Reseña de «Diario de un presunto suicida», de Jorge Rodríguez Rueda

 


Jorge Rodríguez Rueda: Diario de un presunto suicida, Rosetta, Murcia, 2016, 258 págs.

           De las dos únicas cosas seguras en este mundo, Jorge Rodríguez elige la muerte como eje central de su narrativa, porque una novela sobre alguien que paga o no paga impuestos no sería muy atractiva. Pero la muerte —propia o ajena— sí lo es y el autor sabe perfectamente cómo sacarle el jugo a tan suculento tema. Una vez que el protagonista decide suicidarse a plazo fijo, todas las cosas y todas las personas que le van a acompañar en esos días postreros cobran un valor añadido, resplandecen y se muestran mucho más intensas que antes.

          La nueva perspectiva vital del protagonista le lleva a considerar el anverso de prácticamente todo. Cuando se sabe que la vida es más efímera que antes, se intensifica el elemento humano. Y no solo eso: el futuro suicida aprovecha la libertad inherente a la poca duración de la responsabilidad para opinar ácidamente en su diario sobre mil y un aspectos de la vida cotidiana y para poner en solfa los defectos del mundo en el que vive él, que es el mismo en el que vivimos nosotros.

          Y el interés está servido, porque la realidad es la gran inventora de argumentos. Ya en un epígrafe el autor nos advierte que cualquier parecido con la realidad no es en absoluto coincidencia. También se desresponsabiliza de la conducta de sus personajes. Si la vida es dura, él no tiene la culpa por haberla contado.

          Así es que estamos ante una variante muy original de la novela negra, porque vivimos desgraciadamente en un mundo bastante negro donde abundan los comportamientos violentos y desequilibrados. Pero es una novela negra salpicada de humor sutil, con un hábil uso de los paréntesis para insertar subtexto y comentarios irónicos sobre la realidad con la que el protagonista se topa. Un ejemplo: en medio de su encuentro con una atractiva prostituta, el personaje se pregunta si el piso es alquilado y, en ese caso, cuanto pagaría la chica al mes y cuánto le quedaría de beneficios. Y usa sabiamente el recurso del cambio de nivel cuando, para indicarnos que un personaje es feo, utiliza un ingenioso litote: «No era Tom Cruise, desde luego; ni siquiera Arturo Fernández». No es infrecuente tampoco que el narrador nos relate algo serio e inmediatamente cambie de perspectiva y nos presente otra visión completamente distinta del hecho descrito.

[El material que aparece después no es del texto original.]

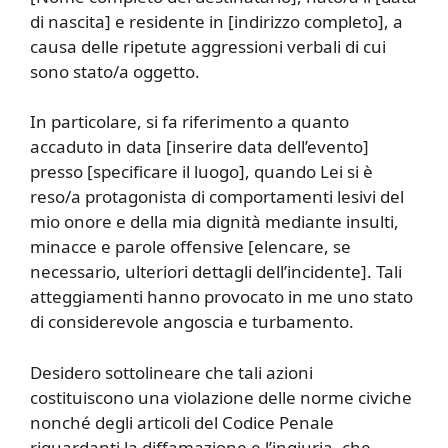
di nascita] e residente in [indirizzo completo], a
causa delle ripetute aggressioni verbali di cui
sono stato/a oggetto.
In particolare, si fa riferimento a quanto
accaduto in data [inserire data dell’evento]
presso [specificare il luogo], quando Lei si è
reso/a protagonista di comportamenti lesivi del
mio onore e della mia dignità mediante insulti,
minacce e parole offensive [elencare, se
necessario, ulteriori dettagli dell’incidente]. Tali
atteggiamenti hanno provocato in me uno stato
di considerevole angoscia e turbamento.
Desidero sottolineare che tali azioni
costituiscono una violazione delle norme civiche
nonché degli articoli del Codice Penale
riguardanti la diffamazione e l’ingiuria, che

          La construcción es perfecta. El autor sabe hacer que leyendo un párrafo nos queramos enterar de lo que habrá en el siguiente y luego no nos defrauda. Separa con buen oficio los diferentes contenidos argumentales y muchas veces emplea algunos capítulos cortos para filosofar, a la manera en la que funcionaban los sonetos en los soliloquios del teatro barroco.

          Otras virtudes de su estilo son la naturalidad; saber evitar el error de literaturizar el detalle inútil, pues cada frase es necesaria y efectiva; no querer deslumbrarnos con un estilo rebuscado y alambicado cuando la historia pide ritmo ágil y claridad; la complejidad psicológica del personaje protagonista; el equilibrio entre diálogo, descripción y diálogo interno del personaje, y también la coherencia de la voz narrativa, que nos ayuda a meternos en el mundo de un personaje que a priori no nos gusta, pero que nos atrapa con sus vivencias y sus reflexiones de manera que queremos saber más y más de él. Resumiendo: al acabar el libro, el lector desearía que hubiera una segunda parte.